Thesugarcane cycle denominates the period when sugar was the main export product of Brazil.

It began with the establishment of the Portuguese settler on the Brazilian coast, in 1530, when hereditary captaincies were created as a form of political and territorial organization.

The Brazilian sugar company was, during the 16th and 18th centuries, one of the largest agricultural economic activities in the western world.

Abstract

The cultivation of sugarcane was carried out in the Zona da Mata area, which extends along a coastal strip, from Rio Grande do Norte to the Recôncavo Baiano.

For the planting, harvesting and transformation of sugarcane juice into sugar grains, black and indigenous slave labor was used, in addition to free workers.

With the growth of sugar production, notably in Pernambuco and Bahia, the northeast became the dynamic center of social, political and economic life.

Portugal already had experience in the cultivation of cane, production and trade of sugar. Around 1440, the Portuguese colonies of Azores and Madeira supplied not only the metropolis, but also England, the ports of Flanders and some cities in Italy.

In 1530, the first sugarcane seedlings were brought from Madeira Island, in the colonizing expedition of Martim Afonso de Sousa. Two years later, Martim Afonso founded the village of São Vicente, in the current state of São Paulo, where he installed the first mill, the "Engenho do Governador".

Sugar production in Brazil reached its peak during the first three decades of the 17th century.

See also :Brazil Colony

End of the sugarcane cycle

The main cause of the end of the sugarcane cycle was the competition from the mills implanted in the Dutch and English Antilles.

In 1580, Portugal came under the control of Spain, which was at war with the Netherlands. As a reprisal, they began to invade regions occupied in the Americas by the Spanish and chose to do so in Pernambuco, because of sugar.

In 1640, when Portugal was freed from Spanish rule and focused on recovering the territories invaded by the Dutch, which would occur in 1654. However, sugar production had been greatly damaged by the fighting and declined in the following decades.

Thus, when the Portuguese recovered the region, Brazil was no longer important in the world sugar market. Sugarcane production in other European colonies, mainly in the Antilles, had surpassed Brazil's.

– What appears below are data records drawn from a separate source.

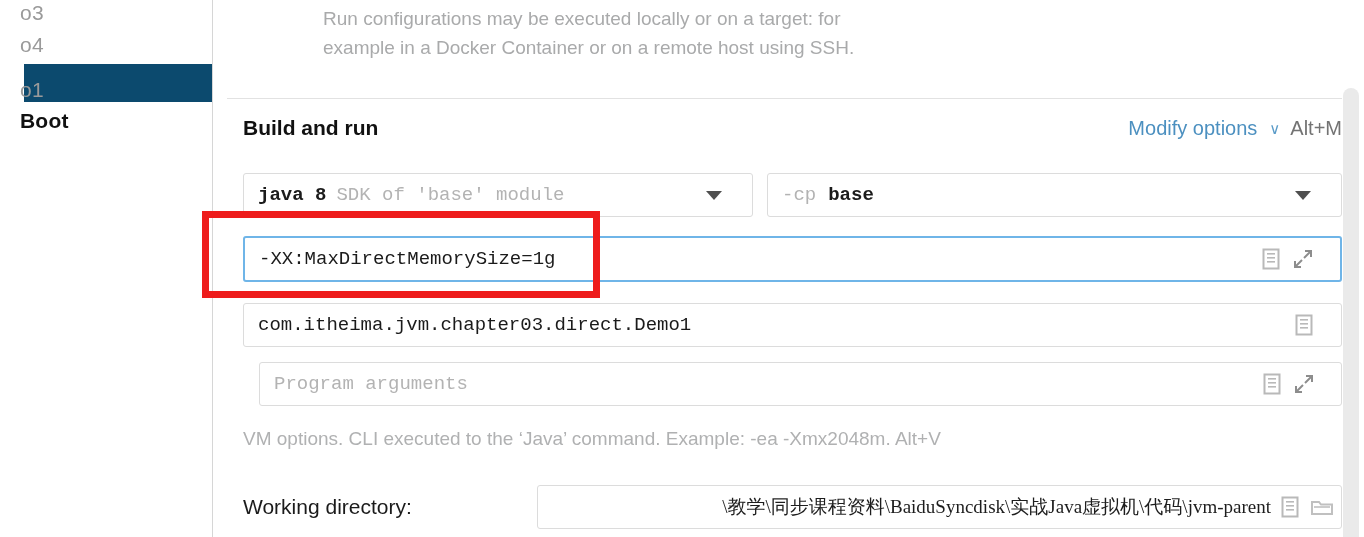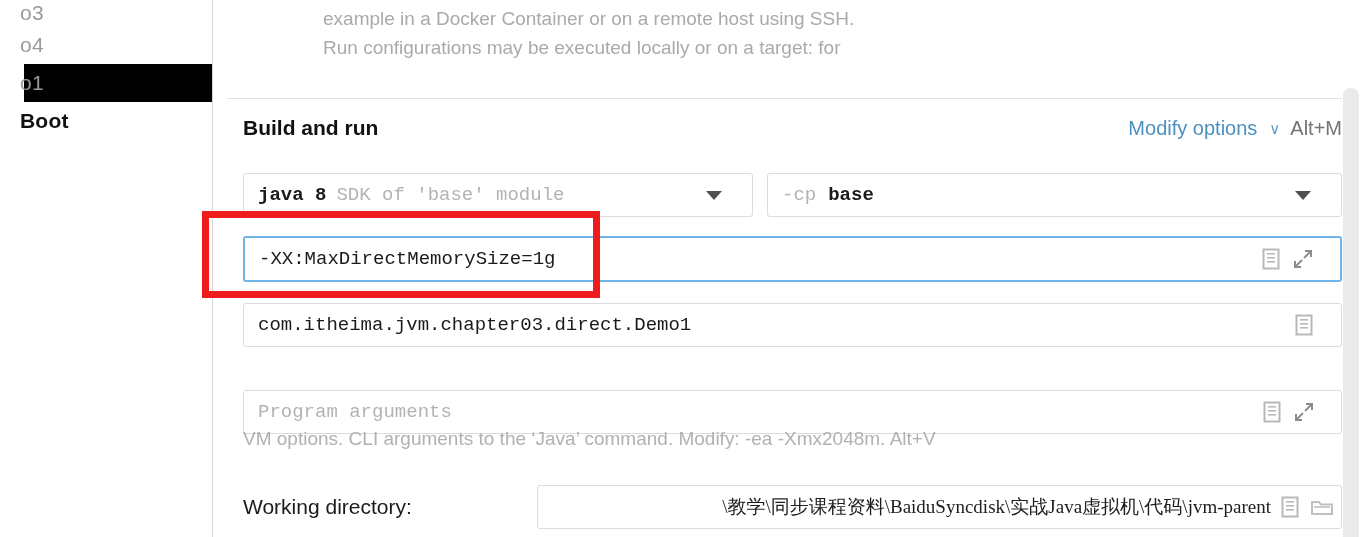--- a/index.html
+++ b/index.html
@@ -258,8 +258,8 @@
   <div class="content">
 
     <div class="desc">
+      <div>Run configurations may be executed locally or on a target: for</div>
       <div>example in a Docker Container or on a remote host using SSH.</div>
-      <div>Run configurations may be executed locally or on a target: for</div>
     </div>
 
     <div class="hr"></div>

Despite efforts, the settlers were unable to resume the same pace of production. With that, the sugarcane cycle ended, but not the production of this food, which still exists in the country.

With the discovery of gold in the region of Minas, in the century. XVIII, the Gold Cycle would be the new economic phase in Brazil.

Engenho:sugar production unit

The mill was the place where sugar was manufactured and there were the mill, the furnace and the purge house. Over time, every large sugar-producing property came to be called an "engine".

Also part of this complex was the big house, the chapel, the slave quarters, the sugar factory, the cane fields and the houses of some free workers, such as the overseer, the sugar master, some hired farmers and artisans.

The planter lived in the big house with his aggregates and relatives, exercising great authority over them. Blacks exploited as slave labor inhabited the slave quarters.

The chapels gave the mill a social life of its own and some of them had up to 4000 inhabitants.